Render every line of the material below as a JSON list of strings, one string per line, skipping blank lines and leaving the pictures out.

• [Data in this exercise]:
++++++++++++++++++++

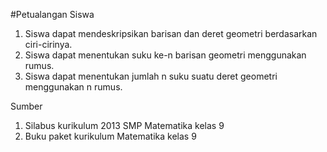 #Petualangan Siswa

1. Siswa dapat mendeskripsikan barisan dan deret geometri berdasarkan ciri-cirinya.
2. Siswa dapat menentukan suku ke-n barisan geometri menggunakan rumus.
3. Siswa dapat menentukan jumlah n suku suatu deret geometri menggunakan n rumus.

Sumber
1. Silabus kurikulum 2013 SMP Matematika kelas 9
2. Buku paket kurikulum Matematika kelas 9
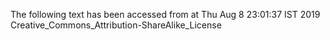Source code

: The following text has been accessed from at Thu Aug 8 23:01:37 IST 2019
Creative_Commons_Attribution-ShareAlike_License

++++++++++++++++++++

• [Task solution]:
[
  " #Petualangan Siswa",
  "1. Siswa dapat mendeskripsikan barisan dan deret geometri berdasarkan ciri-cirinya.",
  "2. Siswa dapat menentukan suku ke-n barisan geometri menggunakan rumus.",
  "3. Siswa dapat menentukan jumlah n suku suatu deret geometri menggunakan n rumus.",
  "Sumber",
  "1. Silabus kurikulum 2013 SMP Matematika kelas 9",
  "2. Buku paket kurikulum Matematika kelas 9",
  "Source code",
  ": The following text has been accessed from at Thu Aug 8 23:01:37 IST 2019",
  "Creative_Commons_Attribution-ShareAlike_License"
]